Because traditional "blocks" do work. But they work principally as deflections of attacks - not literal "blocks" that "stop an attack dead".

Efficient deflections are, by my definition "soft". Inefficient deflections, and most "dead stop" blocks, are "hard". I shall explain and evidence what I mean a bit later. It really does come down to some simple physics.

"Soft blocking" is a very specific skill that is in some ways the very opposite of "hard blocking" and requires years of dedicated practice to understand fully. I believe (controversially, it seems) that the emphasis on "hard blocking" in many (if not most) traditional schools detracts from the understanding of the art and science of deflection.

And so, I propose to detail my position here - to explain how one should execute "soft" blocks, how they differ from "hard" blocks, why they are effective and why "hard" blocks are not.

Almost all blocks are "deflections by another name"!

Most traditional “blocks” as we know them are deflections more than anything else. That is to say, they don’t act to stop a force “head on”. They act to shift a force off its line of attack.

Don’t believe me?

Consider that a jodan/age uke (rising block) does not act to stop an attack “dead” unless that attack is:
  1. a downward chop (a foolish attack and an even more foolish defence!); or
  2. a wild circular swing (another foolish attack, which is better dealt with by punching your opponent as he starts telegraphing his swing).
Ditto chudan uke, etc. All of them are principally used to approach the attack from the side, not meet the attack “head on”. This is true whatever your style of karate or other traditional martial art.

The primary aim of deflections: to protect YOU

Now that this is out of the way, consider this: For my part, the primary aim of deflections is obvious: they are to stop you getting hit. After all, talk of counters etc. is quite redundant if you’re flat on the floor, the world spinning around you. That’s something that seems easily forgotten in the chase for a strong, disabling counter attack. Even “simultaneous” responses come to nothing if your block fails.

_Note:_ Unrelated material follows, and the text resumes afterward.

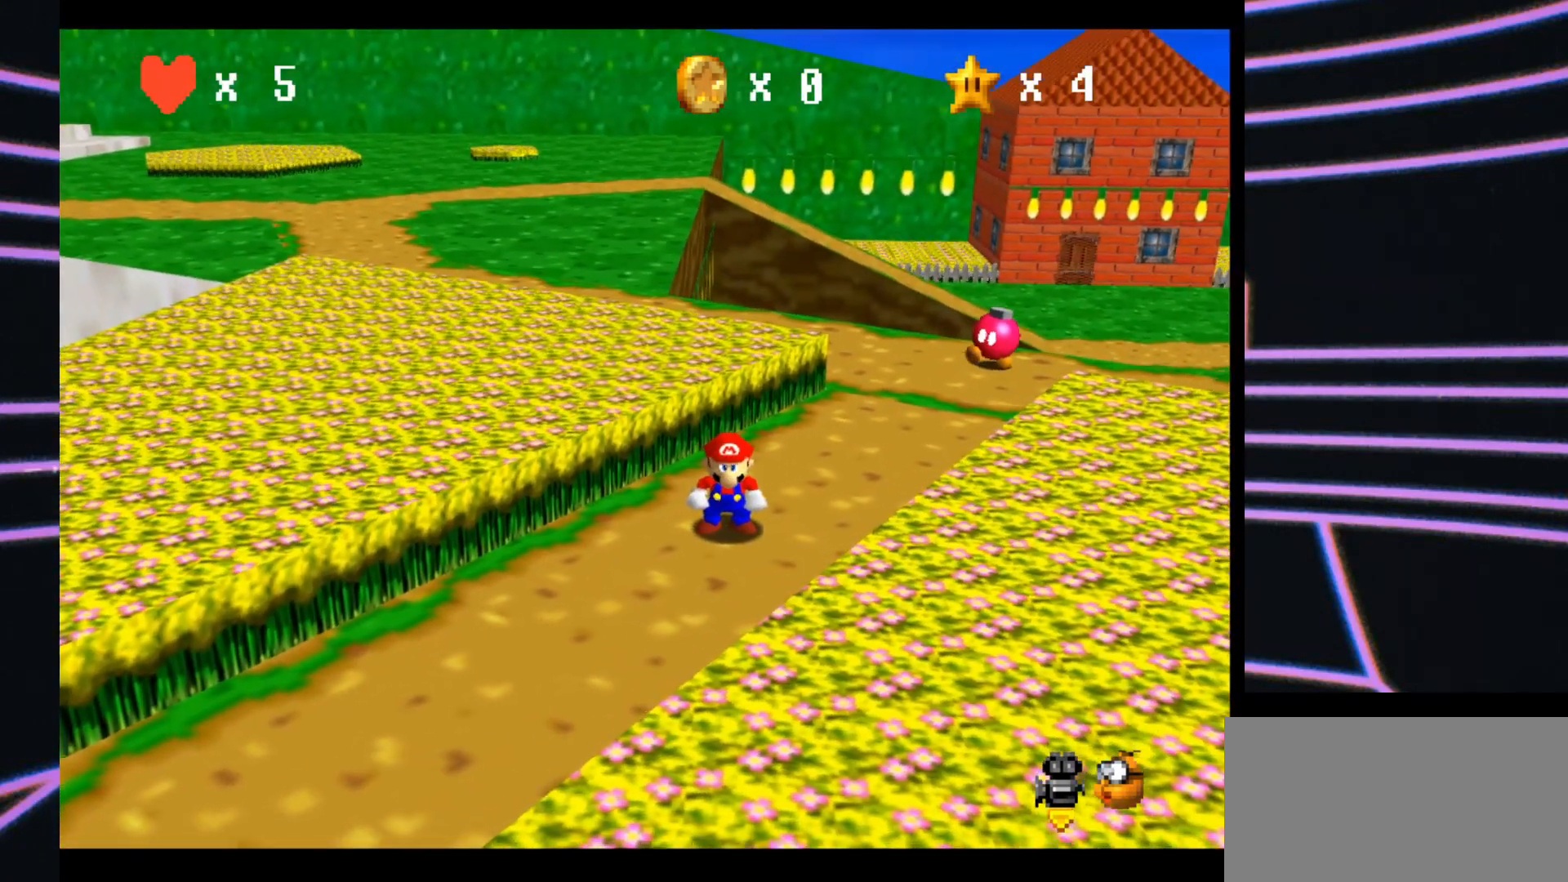
{"buttons": [], "left_stick": "up-right", "events": [[133, "left_stick", "up-right"]]}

And remember that a a strong fulcrum for deflection doesn’t necessitate a hard impact. Put another way, the impact of your forearm against the attack is not a measure of the stability of your blocking platform. What is? The ability to displace the attack and “occupy the center line” (as they say in wing chun). This can be done in 2 different ways:
  1. either the blocking forearm inscribes an arc (ie. a "curved" path) and uses the power of the circle to deflect a linear attack, much as a spinning top can deflect a marble that rolls into it; or
  2. the blocking forearm rotates on its axis in a "spiral" (ie. it is "torqued"), using that circle to deflect the attack.
Sometimes, as I discuss in my article "Chudan uke: to spiral or not to spiral", you can use both.

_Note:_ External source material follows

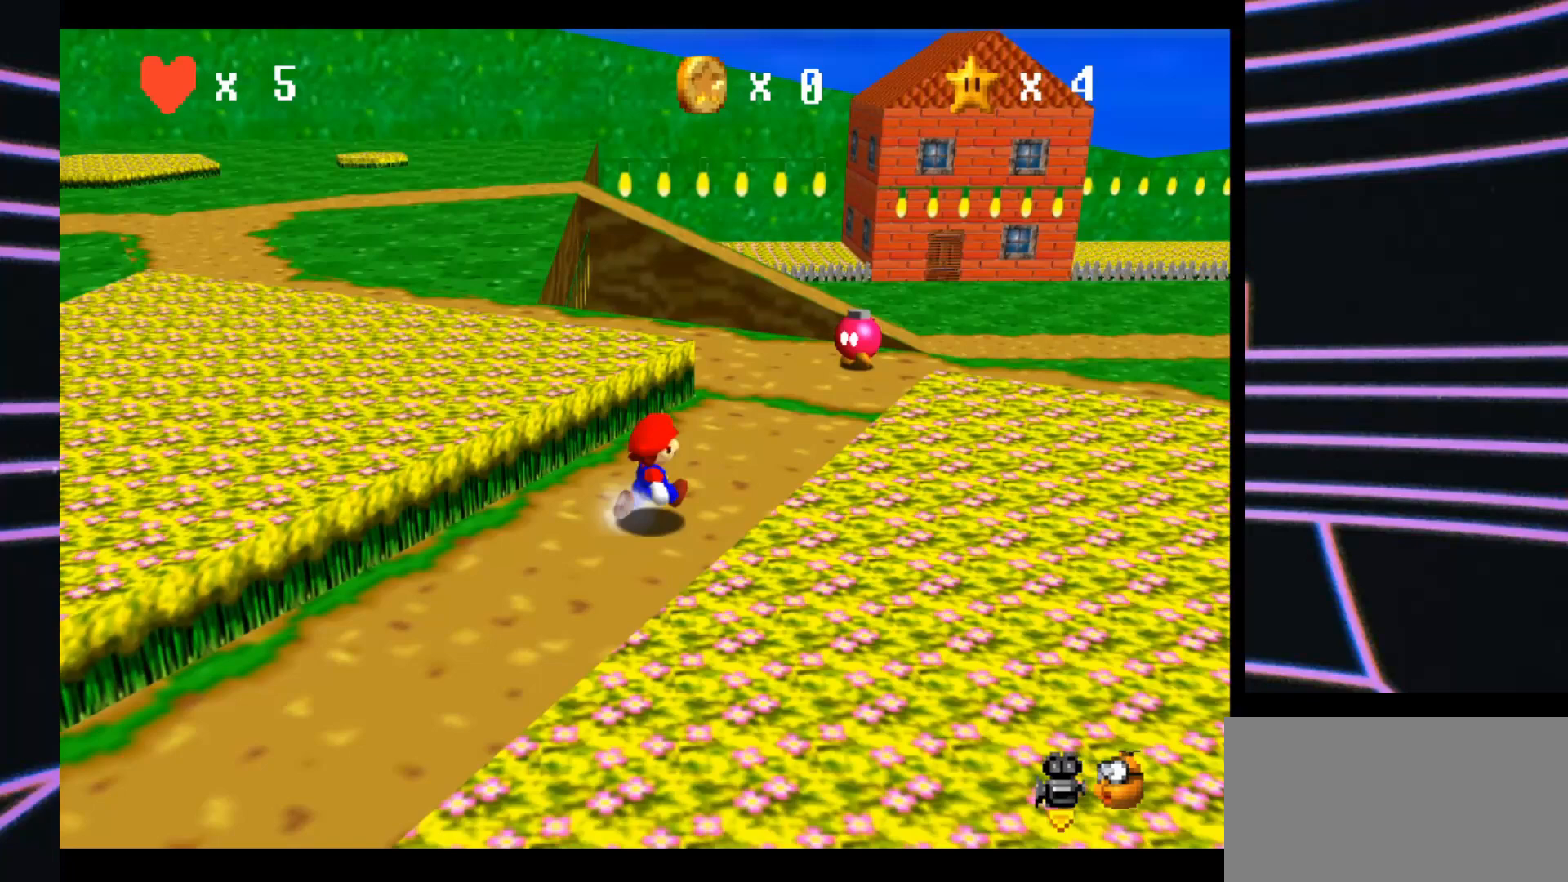
{"buttons": [], "left_stick": "up-right", "events": []}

I discuss 2 ways of executing a chest level deflection - one with the forearm inscribing an arc, the other with the forearm spiralling or being "torqued".


Either way, a circle is being used to deflect a linear attack. And most punches, even cross punches, have an element of "straightness" that permits them to be deflected along that line - particularly if you examine the technique from the perspective of multiple planes - ie. more than 2 dimensions. For the purposes of this article, it is worth noting that "hard" blocks generally don't utilise the former type of block, namely the forearm inscribing an arc. Rather they get their force from the "torque" or spiral of the forearm. So let us examine this in closer detail.

The importance of applying the "torque" correctly

We've noted above that blocks function to occupy the centre line - not to smash an attack out of the way. This is what enables a block to deflect the attack. Occupying the center line doesn’t require an impact, as I demonstrate in the previous video. No "torqued" wing chun block requires that kind of impact: Yes, they are “torqued”; but they are nonetheless “soft” under my definition of using only the amount of impact necessary to occupy the center line.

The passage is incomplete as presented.